§ THE PROBLEM: In the data, find the word "preparado" and copy out every line that has it.
Start of Block
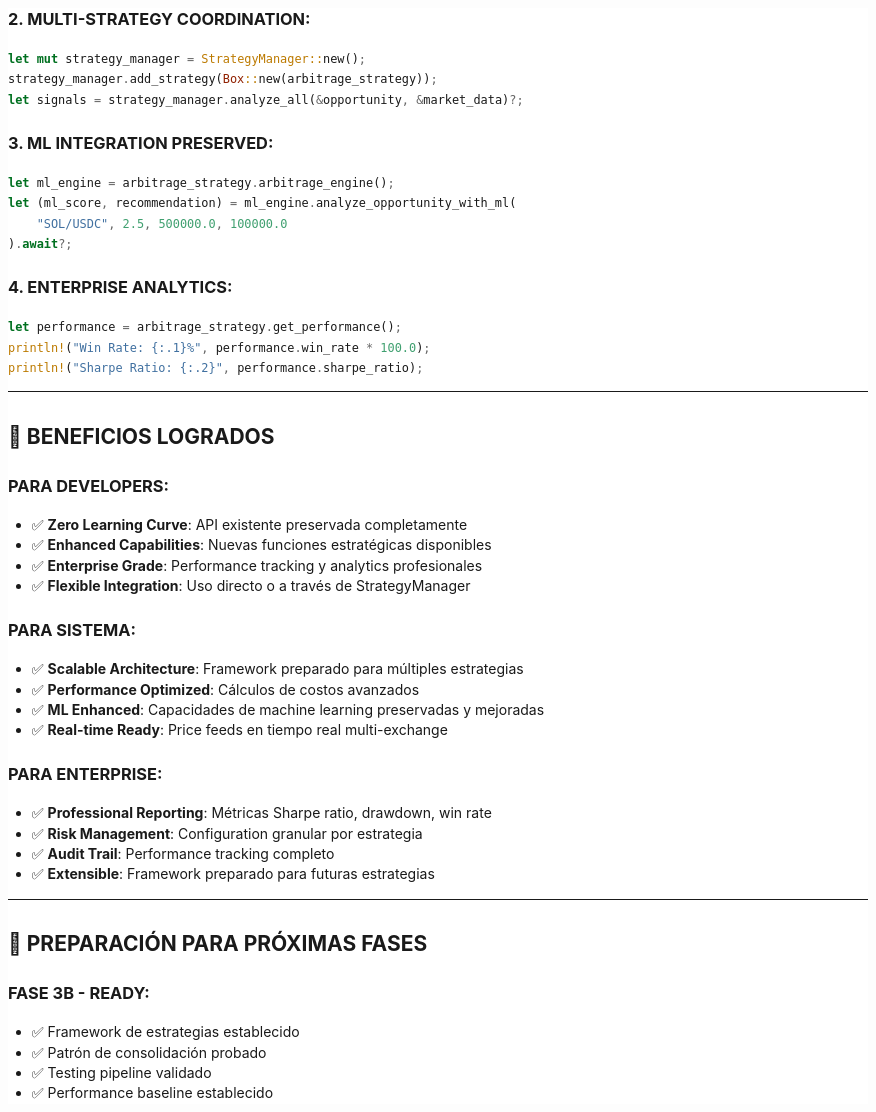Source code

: ### **2. MULTI-STRATEGY COORDINATION:**
```rust
let mut strategy_manager = StrategyManager::new();
strategy_manager.add_strategy(Box::new(arbitrage_strategy));
let signals = strategy_manager.analyze_all(&opportunity, &market_data)?;
```

### **3. ML INTEGRATION PRESERVED:**
```rust
let ml_engine = arbitrage_strategy.arbitrage_engine();
let (ml_score, recommendation) = ml_engine.analyze_opportunity_with_ml(
    "SOL/USDC", 2.5, 500000.0, 100000.0
).await?;
```

### **4. ENTERPRISE ANALYTICS:**
```rust
let performance = arbitrage_strategy.get_performance();
println!("Win Rate: {:.1}%", performance.win_rate * 100.0);
println!("Sharpe Ratio: {:.2}", performance.sharpe_ratio);
```

---

## 🎯 **BENEFICIOS LOGRADOS**

### **PARA DEVELOPERS:**
- ✅ **Zero Learning Curve**: API existente preservada completamente
- ✅ **Enhanced Capabilities**: Nuevas funciones estratégicas disponibles
- ✅ **Enterprise Grade**: Performance tracking y analytics profesionales
- ✅ **Flexible Integration**: Uso directo o a través de StrategyManager

### **PARA SISTEMA:**
- ✅ **Scalable Architecture**: Framework preparado para múltiples estrategias
- ✅ **Performance Optimized**: Cálculos de costos avanzados
- ✅ **ML Enhanced**: Capacidades de machine learning preservadas y mejoradas
- ✅ **Real-time Ready**: Price feeds en tiempo real multi-exchange

### **PARA ENTERPRISE:**
- ✅ **Professional Reporting**: Métricas Sharpe ratio, drawdown, win rate
- ✅ **Risk Management**: Configuration granular por estrategia
- ✅ **Audit Trail**: Performance tracking completo
- ✅ **Extensible**: Framework preparado para futuras estrategias

---

## 🔮 **PREPARACIÓN PARA PRÓXIMAS FASES**

### **FASE 3B - READY:**
- ✅ Framework de estrategias establecido
- ✅ Patrón de consolidación probado
- ✅ Testing pipeline validado
- ✅ Performance baseline establecido
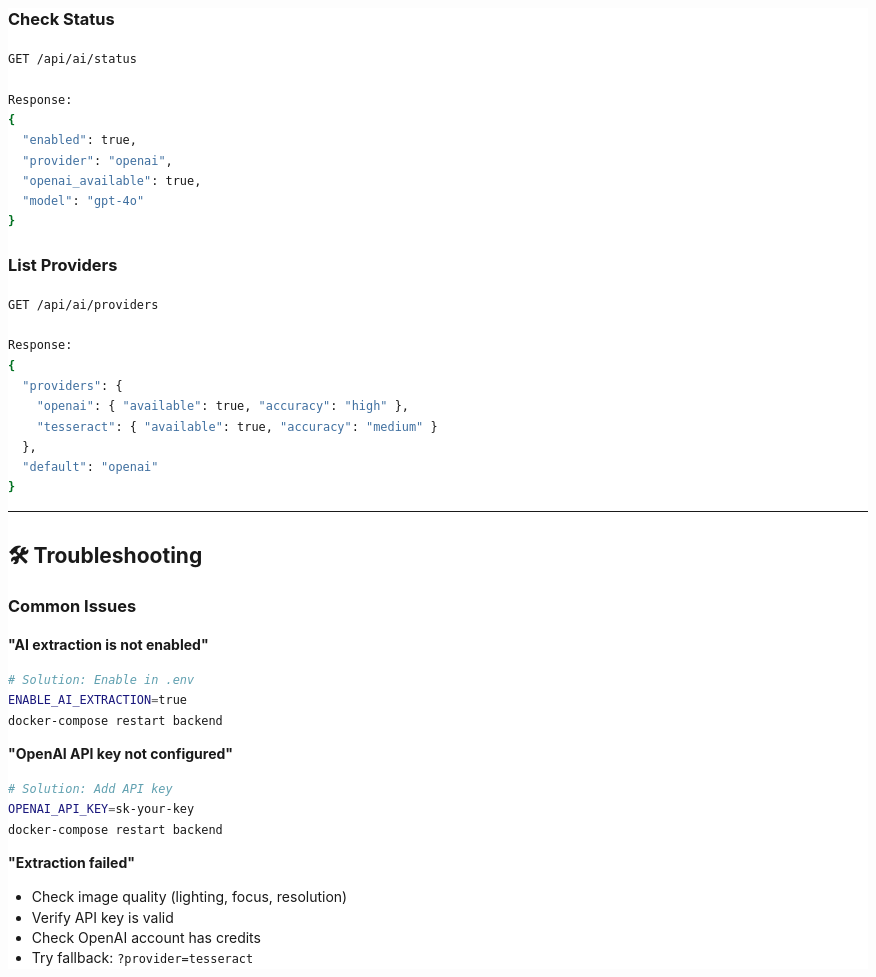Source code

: ### Check Status

```bash
GET /api/ai/status

Response:
{
  "enabled": true,
  "provider": "openai",
  "openai_available": true,
  "model": "gpt-4o"
}
```

### List Providers

```bash
GET /api/ai/providers

Response:
{
  "providers": {
    "openai": { "available": true, "accuracy": "high" },
    "tesseract": { "available": true, "accuracy": "medium" }
  },
  "default": "openai"
}
```

---

## 🛠️ Troubleshooting

### Common Issues

**"AI extraction is not enabled"**
```bash
# Solution: Enable in .env
ENABLE_AI_EXTRACTION=true
docker-compose restart backend
```

**"OpenAI API key not configured"**
```bash
# Solution: Add API key
OPENAI_API_KEY=sk-your-key
docker-compose restart backend
```

**"Extraction failed"**
- Check image quality (lighting, focus, resolution)
- Verify API key is valid
- Check OpenAI account has credits
- Try fallback: `?provider=tesseract`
End of Block
§ EXERCISE RESPONSE:
- ✅ **Scalable Architecture**: Framework preparado para múltiples estrategias
- ✅ **Extensible**: Framework preparado para futuras estrategias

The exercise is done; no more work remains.